Were the film Ferrari Ki Sawaari  to go through a medical examination, glucose levels  in its celluloid would be abnormally high. A small Parsi family in Mumbai, all cricket  connected, live in a sugar-coated world where cricket is a metaphor for heaven. The boy is a gifted batsman, the  Dad is a scrupulously upright head clerk in the Regional Transport Office and Grandpa is a one-time Ranji player whose career was destroyed by a bouncer he lost sight of (Nari Contractor comes to mind).

That is one half of the picture. The other is a makeover job on the grimy city of Mumbai. Everything looks glossy here,  particularly Sachin Tendulkar’s Ferrari.

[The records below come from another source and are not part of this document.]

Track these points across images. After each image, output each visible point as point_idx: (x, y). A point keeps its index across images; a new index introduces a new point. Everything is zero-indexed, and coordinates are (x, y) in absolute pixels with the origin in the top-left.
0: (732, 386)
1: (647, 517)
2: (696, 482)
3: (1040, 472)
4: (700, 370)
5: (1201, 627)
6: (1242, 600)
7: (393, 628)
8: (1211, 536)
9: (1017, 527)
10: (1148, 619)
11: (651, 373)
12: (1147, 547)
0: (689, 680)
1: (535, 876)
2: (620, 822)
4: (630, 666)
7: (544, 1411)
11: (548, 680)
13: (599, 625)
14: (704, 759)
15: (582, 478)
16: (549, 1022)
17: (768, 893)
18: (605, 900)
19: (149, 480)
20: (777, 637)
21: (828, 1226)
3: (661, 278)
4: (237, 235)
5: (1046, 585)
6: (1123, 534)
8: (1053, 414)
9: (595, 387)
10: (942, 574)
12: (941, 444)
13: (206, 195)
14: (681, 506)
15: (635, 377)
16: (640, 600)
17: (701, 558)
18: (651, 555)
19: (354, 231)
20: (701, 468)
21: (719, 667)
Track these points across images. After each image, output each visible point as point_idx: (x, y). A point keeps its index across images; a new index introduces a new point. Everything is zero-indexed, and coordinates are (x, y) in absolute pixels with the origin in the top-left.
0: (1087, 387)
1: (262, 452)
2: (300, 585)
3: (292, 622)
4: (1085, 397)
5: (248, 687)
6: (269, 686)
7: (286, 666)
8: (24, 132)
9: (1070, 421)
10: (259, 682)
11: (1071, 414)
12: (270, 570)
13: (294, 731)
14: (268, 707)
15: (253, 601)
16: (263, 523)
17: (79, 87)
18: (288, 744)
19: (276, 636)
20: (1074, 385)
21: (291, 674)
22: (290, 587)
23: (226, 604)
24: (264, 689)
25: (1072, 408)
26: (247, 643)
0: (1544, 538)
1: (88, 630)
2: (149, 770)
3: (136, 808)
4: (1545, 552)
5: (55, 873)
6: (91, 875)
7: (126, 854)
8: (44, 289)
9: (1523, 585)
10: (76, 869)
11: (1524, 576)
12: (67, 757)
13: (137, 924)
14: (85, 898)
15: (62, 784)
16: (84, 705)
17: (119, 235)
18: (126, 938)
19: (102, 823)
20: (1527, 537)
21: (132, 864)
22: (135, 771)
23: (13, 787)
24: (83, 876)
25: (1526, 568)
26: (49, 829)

The idea, thought up by a fast talking Punjabi wedding planner (Seema Bhargava), is that the Dad, Rustom Deboo (Sharman Joshi), should use his cricket contacts to borrow Sachin’s Ferrari for a wedding she is planning.  She would then pay him a lakh-and-a-half for the favour, and that should be just about enough for Rustom to send his son, Kayo (Ritvik Sahore), to play at Lord’s.

It’s a shady deal if you ever saw one, and the obsessively honest  Rustom,  who has so far set an example of high integrity for his son, falls for it.  Not only that, he borrows the car without Sachin’s permission—that is to say, he steals it.  First of all, this is completely out of character for Rusy, and second, since the Ferrari bit is not a subplot but an entirely new plot, the film takes off on this detour of exclusive cars in India. Fascinating stuff, but connecting all this to cricket is an impossible job, and the plot caves in.

Caught between two stories, a kiddie cricket fantasy and an adult automobile romance, the film doesn’t work.  A gorgeous Ferrari and a gorgeous woman (Vidya Balan in the item number Mala Jau De) is what you are left to chew the cud with.